> [Given records]:
=== Section Start ===

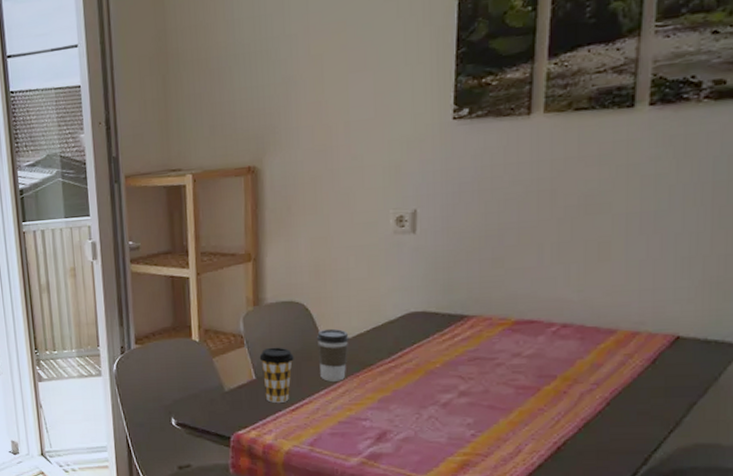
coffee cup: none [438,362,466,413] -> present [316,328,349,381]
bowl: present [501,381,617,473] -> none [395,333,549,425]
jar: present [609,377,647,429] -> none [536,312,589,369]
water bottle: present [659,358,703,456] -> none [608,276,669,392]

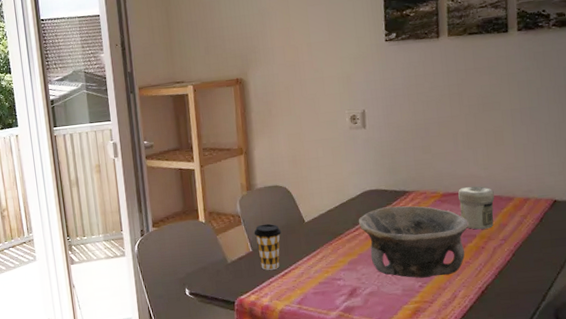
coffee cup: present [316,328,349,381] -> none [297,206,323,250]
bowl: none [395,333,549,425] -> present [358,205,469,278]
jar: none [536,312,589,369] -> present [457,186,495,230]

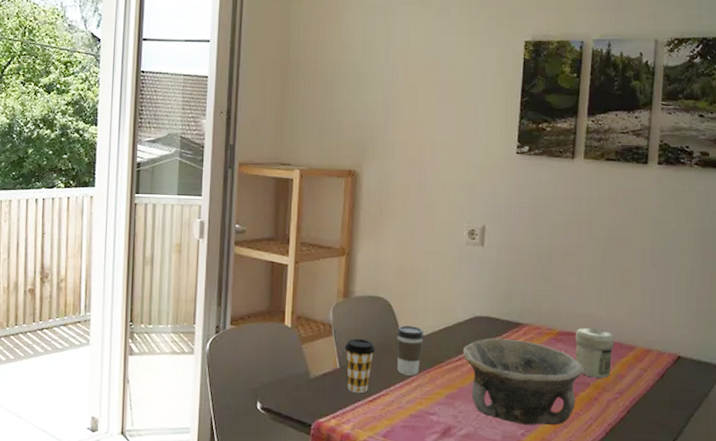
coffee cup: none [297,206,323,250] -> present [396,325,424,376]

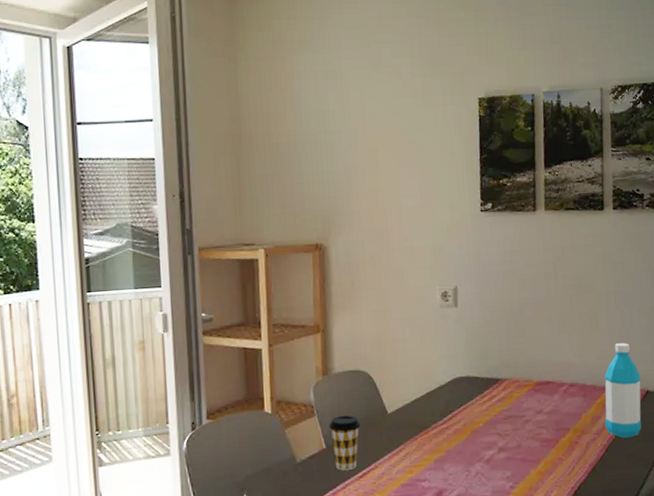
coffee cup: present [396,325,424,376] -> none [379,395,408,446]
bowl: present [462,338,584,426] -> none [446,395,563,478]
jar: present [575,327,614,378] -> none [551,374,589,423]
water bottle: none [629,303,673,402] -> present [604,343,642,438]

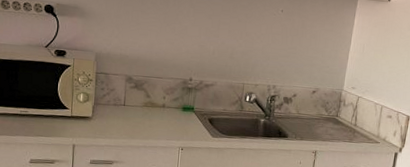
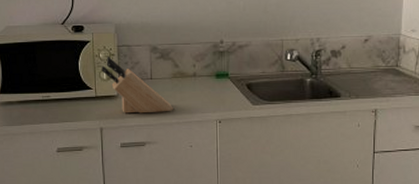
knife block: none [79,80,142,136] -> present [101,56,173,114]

=== Section End ===
=== Section Start ===

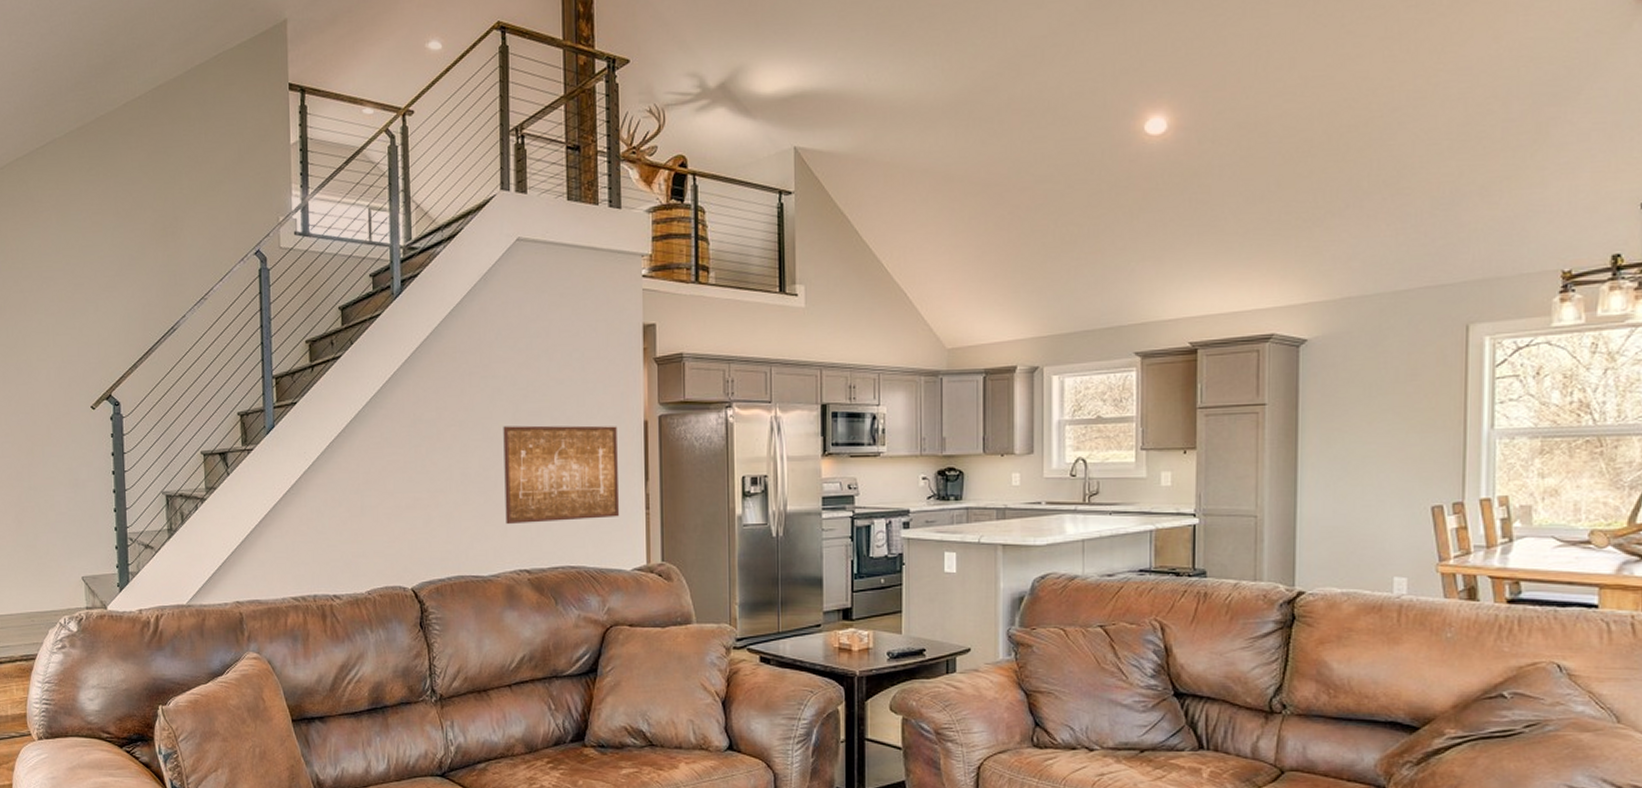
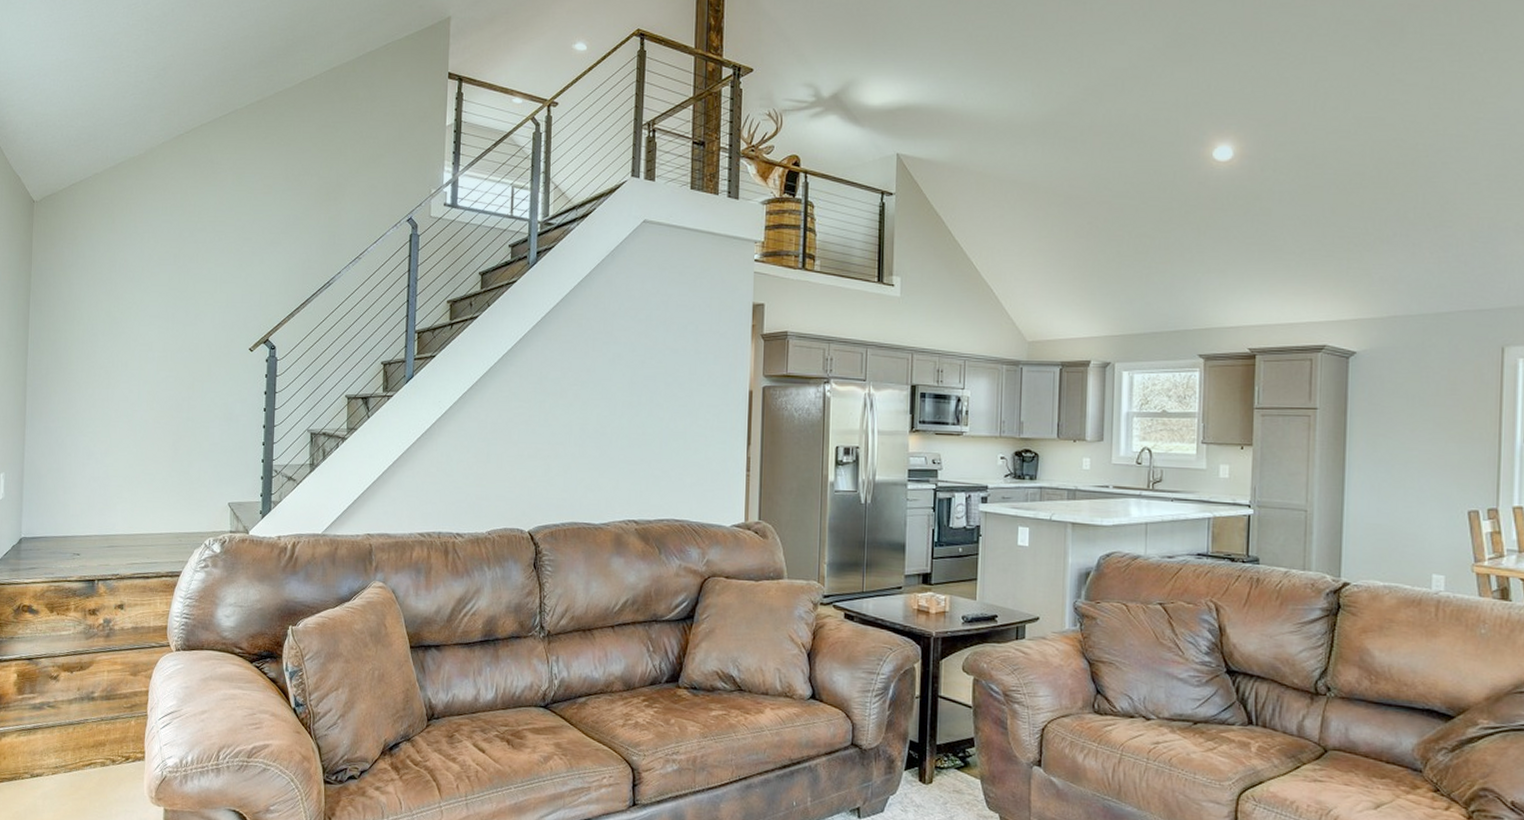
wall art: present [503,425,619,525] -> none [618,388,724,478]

=== Section End ===

> [Work request]: Skipping the pictures, print the lines in the listing above exactly as written, starting at the line with "coffee cup: none [297,206,323,250]" and ending at the line with "knife block: none", both included.

> [Task output]:
coffee cup: none [297,206,323,250] -> present [396,325,424,376]

coffee cup: present [396,325,424,376] -> none [379,395,408,446]
bowl: present [462,338,584,426] -> none [446,395,563,478]
jar: present [575,327,614,378] -> none [551,374,589,423]
water bottle: none [629,303,673,402] -> present [604,343,642,438]

knife block: none [79,80,142,136] -> present [101,56,173,114]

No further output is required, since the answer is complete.